Seen, Known, and Supported - The Catholic Social Services Learning Assessment Pilot Programme

by Luis Arevalo, Catholic Social Services Manager

Educational psychologist Hannah Miller describes a moment in her reflection on this programme, which has stayed with me. She writes about parents arriving at their child’s school for an assessment appointment as relaxed, greeting school staff that they know and meeting on familiar ground rather than in a clinical waiting room they have never visited before. It sounds like a small thing. It isn’t. For many of the whānau we serve, the barriers to accessing specialist support for their children are not just financial, though the cost of a private educational psychology assessment can be prohibitive. They are also logistical, cultural, and relational. A service that comes to the child, in the place to which the child belongs, changes everything about what is possible. The Catholic Social Services (CSS) Learning Assessment Pilot Programme, made possible through the generous support of the Rātā Foundation, has been doing exactly this. Working in partnership with Linwood Avenue, Shirley Primary, Gilberthorpe School, and Rāwhiti School, we have been delivering professional learning assessments to tamariki, identified by their schools as most needing them, children who would otherwise simply wait and fall further behind, and perhaps never fully understand why learning feels so hard.

Primary Students School

What the Data Shows

The outcomes have been striking. Throughout the case studies captured

in our report to the Rātā Foundation, we see consistent and meaningful change. For one student at Gilberthorpe, teacher scores for confidence in class rose from 3 out of 10 before the assessment, to 9 out of 10 six months later. The teacher’s own sense of being equipped to meet that child’s learning needs moved

from 3 to 10. Reading and writing both increased. The parent, who scored their understanding of their child’s learning needs at just 1 out of 5 before the assessment, scored it at 5, the maximum, at both the three-month and six-month follow-ups.

These are not abstract numbers. They represent a parent who now knows what their child needs. A teacher who now has the tools and the confidence to provide it. A child who now sits in class feeling capable rather than confused.

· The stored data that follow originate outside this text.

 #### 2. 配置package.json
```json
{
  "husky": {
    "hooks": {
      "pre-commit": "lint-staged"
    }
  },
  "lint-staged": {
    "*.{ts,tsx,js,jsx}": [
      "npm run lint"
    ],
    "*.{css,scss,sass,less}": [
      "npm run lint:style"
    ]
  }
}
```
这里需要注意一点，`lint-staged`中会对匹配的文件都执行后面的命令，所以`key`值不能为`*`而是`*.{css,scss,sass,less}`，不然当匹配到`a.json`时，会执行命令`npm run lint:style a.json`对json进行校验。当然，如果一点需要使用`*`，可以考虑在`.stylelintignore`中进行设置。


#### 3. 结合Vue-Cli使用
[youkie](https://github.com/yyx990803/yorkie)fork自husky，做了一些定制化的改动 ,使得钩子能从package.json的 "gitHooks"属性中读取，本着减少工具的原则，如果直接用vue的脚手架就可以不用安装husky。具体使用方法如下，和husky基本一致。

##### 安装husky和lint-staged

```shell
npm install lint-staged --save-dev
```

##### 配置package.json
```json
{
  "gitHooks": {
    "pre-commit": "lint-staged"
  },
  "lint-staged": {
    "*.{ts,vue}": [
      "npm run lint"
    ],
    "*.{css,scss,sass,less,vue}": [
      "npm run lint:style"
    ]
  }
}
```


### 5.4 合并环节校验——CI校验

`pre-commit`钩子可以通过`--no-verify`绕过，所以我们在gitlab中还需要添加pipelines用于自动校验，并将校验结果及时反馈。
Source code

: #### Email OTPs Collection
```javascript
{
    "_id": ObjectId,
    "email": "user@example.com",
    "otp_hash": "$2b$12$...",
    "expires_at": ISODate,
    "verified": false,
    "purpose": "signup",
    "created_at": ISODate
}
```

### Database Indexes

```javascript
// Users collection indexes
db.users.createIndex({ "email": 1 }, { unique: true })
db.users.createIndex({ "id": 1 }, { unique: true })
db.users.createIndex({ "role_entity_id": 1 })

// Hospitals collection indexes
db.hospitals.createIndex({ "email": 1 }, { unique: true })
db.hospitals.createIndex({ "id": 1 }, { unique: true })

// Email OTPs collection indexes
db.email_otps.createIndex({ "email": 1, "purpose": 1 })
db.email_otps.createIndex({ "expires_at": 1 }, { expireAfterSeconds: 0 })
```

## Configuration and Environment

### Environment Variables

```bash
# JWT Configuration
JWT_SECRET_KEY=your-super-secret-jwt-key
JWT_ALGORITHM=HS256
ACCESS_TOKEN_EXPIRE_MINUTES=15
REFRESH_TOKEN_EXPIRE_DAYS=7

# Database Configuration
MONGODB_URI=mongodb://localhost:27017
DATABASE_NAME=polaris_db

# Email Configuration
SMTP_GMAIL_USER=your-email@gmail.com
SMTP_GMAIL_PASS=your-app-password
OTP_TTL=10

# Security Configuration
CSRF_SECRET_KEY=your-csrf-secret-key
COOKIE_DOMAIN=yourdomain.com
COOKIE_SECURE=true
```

Another student’s teacher reported that while academic progress had been modest in the short term, confidence had grown across reading, writing, and maths. That shift in confidence, the willingness to try, to attempt the assessment, to stay in the room, matters enormously. It is, in many ways, the foundation everything else is built on.

What the Families Say

It is the testimonials from whānau, though, that carry the deepest weight. Parents have shared that they themselves struggled at school, and that receiving this report, finally understanding how their child’s brain works, finally having language for what they had observed for years, made them reflect on their own experience. As Hannah notes in
her professional reflection, some have wondered whether their own school years might have been different, had they received this kind of support.
This is what the report means when it describes the assessments as “a way of empowering families and breaking generational cycles.” We are not simply helping a child access better support in Term 3 of Year 4. We are potentially interrupting a pattern that has repeated across decades and generations, the pattern of children who learn differently being left to struggle, to disengage, to carry the quiet wound of believing they simply are not clever enough.

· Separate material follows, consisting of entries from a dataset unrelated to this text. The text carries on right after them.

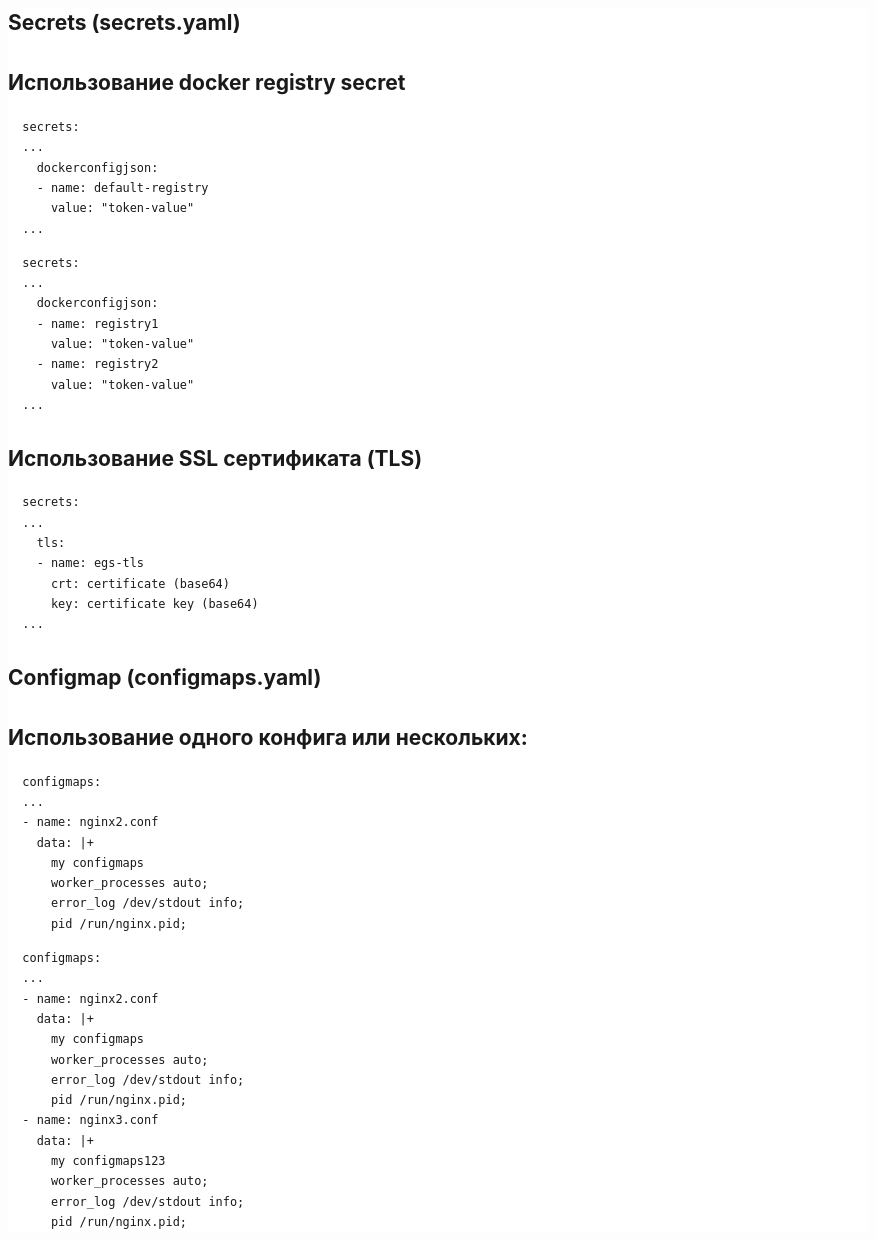 Secrets (secrets.yaml)
--------------

## Использование docker registry secret
```
  secrets:
  ...
    dockerconfigjson: 
    - name: default-registry
      value: "token-value"
  ...
```
```
  secrets:
  ...
    dockerconfigjson: 
    - name: registry1
      value: "token-value"
    - name: registry2
      value: "token-value"
  ...
```
## Использование SSL сертификата (TLS)
```
  secrets:
  ...
    tls:
    - name: egs-tls
      crt: certificate (base64)
      key: certificate key (base64)
  ...
```

Configmap (configmaps.yaml)
--------------

## Использование одного конфига или нескольких:
```
  configmaps:
  ...
  - name: nginx2.conf
    data: |+
      my configmaps
      worker_processes auto;
      error_log /dev/stdout info;
      pid /run/nginx.pid;
```
```
  configmaps:
  ...
  - name: nginx2.conf
    data: |+
      my configmaps
      worker_processes auto;
      error_log /dev/stdout info;
      pid /run/nginx.pid;
  - name: nginx3.conf
    data: |+
      my configmaps123
      worker_processes auto;
      error_log /dev/stdout info;
      pid /run/nginx.pid; 
```
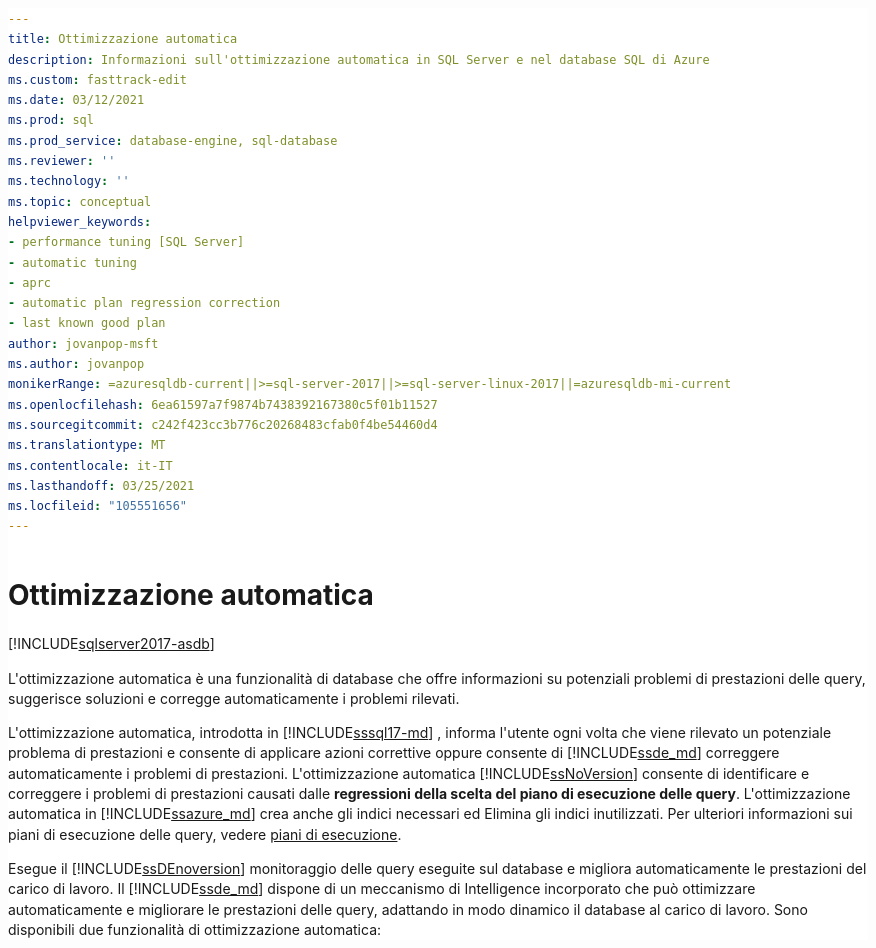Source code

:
 ```yaml
---
title: Ottimizzazione automatica
description: Informazioni sull'ottimizzazione automatica in SQL Server e nel database SQL di Azure
ms.custom: fasttrack-edit
ms.date: 03/12/2021
ms.prod: sql
ms.prod_service: database-engine, sql-database
ms.reviewer: ''
ms.technology: ''
ms.topic: conceptual
helpviewer_keywords:
- performance tuning [SQL Server]
- automatic tuning
- aprc
- automatic plan regression correction
- last known good plan
author: jovanpop-msft
ms.author: jovanpop
monikerRange: =azuresqldb-current||>=sql-server-2017||>=sql-server-linux-2017||=azuresqldb-mi-current
ms.openlocfilehash: 6ea61597a7f9874b7438392167380c5f01b11527
ms.sourcegitcommit: c242f423cc3b776c20268483cfab0f4be54460d4
ms.translationtype: MT
ms.contentlocale: it-IT
ms.lasthandoff: 03/25/2021
ms.locfileid: "105551656"
---
```

# <a name="automatic-tuning"></a>Ottimizzazione automatica
[!INCLUDE[sqlserver2017-asdb](../../includes/applies-to-version/sqlserver2017-asdb.md)]

L'ottimizzazione automatica è una funzionalità di database che offre informazioni su potenziali problemi di prestazioni delle query, suggerisce soluzioni e corregge automaticamente i problemi rilevati.

L'ottimizzazione automatica, introdotta in [!INCLUDE[sssql17-md](../../includes/sssql17-md.md)] , informa l'utente ogni volta che viene rilevato un potenziale problema di prestazioni e consente di applicare azioni correttive oppure consente di [!INCLUDE[ssde_md](../../includes/ssde_md.md)] correggere automaticamente i problemi di prestazioni. L'ottimizzazione automatica [!INCLUDE[ssNoVersion](../../includes/ssnoversion-md.md)] consente di identificare e correggere i problemi di prestazioni causati dalle **regressioni della scelta del piano di esecuzione delle query**. L'ottimizzazione automatica in [!INCLUDE[ssazure_md](../../includes/ssazure_md.md)] crea anche gli indici necessari ed Elimina gli indici inutilizzati. Per ulteriori informazioni sui piani di esecuzione delle query, vedere [piani di esecuzione](../../relational-databases/performance/execution-plans.md).

Esegue il [!INCLUDE[ssDEnoversion](../../includes/ssdenoversion-md.md)] monitoraggio delle query eseguite sul database e migliora automaticamente le prestazioni del carico di lavoro. Il [!INCLUDE[ssde_md](../../includes/ssde_md.md)] dispone di un meccanismo di Intelligence incorporato che può ottimizzare automaticamente e migliorare le prestazioni delle query, adattando in modo dinamico il database al carico di lavoro. Sono disponibili due funzionalità di ottimizzazione automatica:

A Faith That Demands More Than Charity

Catholic Social Teaching has always insisted that children are not merely future adults to be managed, they are

full human beings, bearers of the divine image, deserving of every opportunity to flourish now. The Church’s understanding of integral human development, so beautifully articulated in documents from Rerum Novarum through to Pope Leo XIV’s recent Dilexi Te, holds that education is not a commodity but a fundamental right, one that allows each person to grow into the fullness of who they are created to be.

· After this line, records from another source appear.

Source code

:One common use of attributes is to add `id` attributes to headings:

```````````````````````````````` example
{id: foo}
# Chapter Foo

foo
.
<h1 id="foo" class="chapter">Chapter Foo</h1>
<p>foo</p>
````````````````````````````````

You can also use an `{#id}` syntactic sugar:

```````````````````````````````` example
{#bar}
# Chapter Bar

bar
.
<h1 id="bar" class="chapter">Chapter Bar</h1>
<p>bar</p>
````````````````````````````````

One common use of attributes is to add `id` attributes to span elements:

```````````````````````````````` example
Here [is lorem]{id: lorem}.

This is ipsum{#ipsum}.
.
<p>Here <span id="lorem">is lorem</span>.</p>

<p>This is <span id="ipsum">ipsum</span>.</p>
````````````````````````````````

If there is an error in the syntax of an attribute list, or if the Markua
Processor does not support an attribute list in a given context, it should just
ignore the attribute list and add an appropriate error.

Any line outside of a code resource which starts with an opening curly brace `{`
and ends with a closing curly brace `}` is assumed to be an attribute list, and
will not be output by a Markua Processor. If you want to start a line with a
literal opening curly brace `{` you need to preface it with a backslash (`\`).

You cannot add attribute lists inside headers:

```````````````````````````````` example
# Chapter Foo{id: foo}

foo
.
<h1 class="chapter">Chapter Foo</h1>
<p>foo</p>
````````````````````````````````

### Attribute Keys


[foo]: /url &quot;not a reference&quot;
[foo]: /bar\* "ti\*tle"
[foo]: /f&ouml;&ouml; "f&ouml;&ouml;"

The Catechism is direct on this: parents hold a primary responsibility for the education of their children, and society is called to support them in this. When a child with an unidentified learning difference sits in a classroom year after year, without the right support, that is not a neutral fact, it is a failure of the collective responsibility we hold toward one another’s children. Pope Leo, writing in Dilexi Te, reminds us that “the poor are not there by chance or by blind and cruel fate.” The same is true of children who fall behind. It is not inevitable. It is not simply how things are. Behind every child who disengages from learning, there is often an unmet need that could have been identified and addressed, if only the right support had been accessible.
This programme is one answer to that challenge. It does not wait for families to find their way to a private clinic. It does not require parents to know the system, to have transport, to take time off work. It goes to where the children already are and it says: you are worth understanding. Your child is worth understanding.

Looking Forward

We are deeply grateful to the Rātā Foundation for making this pilot possible, and to the schools that have partnered with us so wholeheartedly. The relationships we have built with principals, learning support coordinators, and classroom teachers, are themselves part of the outcome, the trust that means recommendations are implemented,
that a psychologist visiting the school is welcomed rather than regarded with suspicion.
Hannah puts it simply: “There is still much to be done.” She is right. The need for this service extends well beyond the four schools in our current pilot. The children waiting for support, seen by their teachers, known to be struggling, but not yet reached, represent an ongoing invitation for this community to act.
We believe this work is not supplementary to the Church’s mission. It is the mission, the ancient call to see the child in front of us, to know their name and their need and to respond with the full weight of our resources and our care.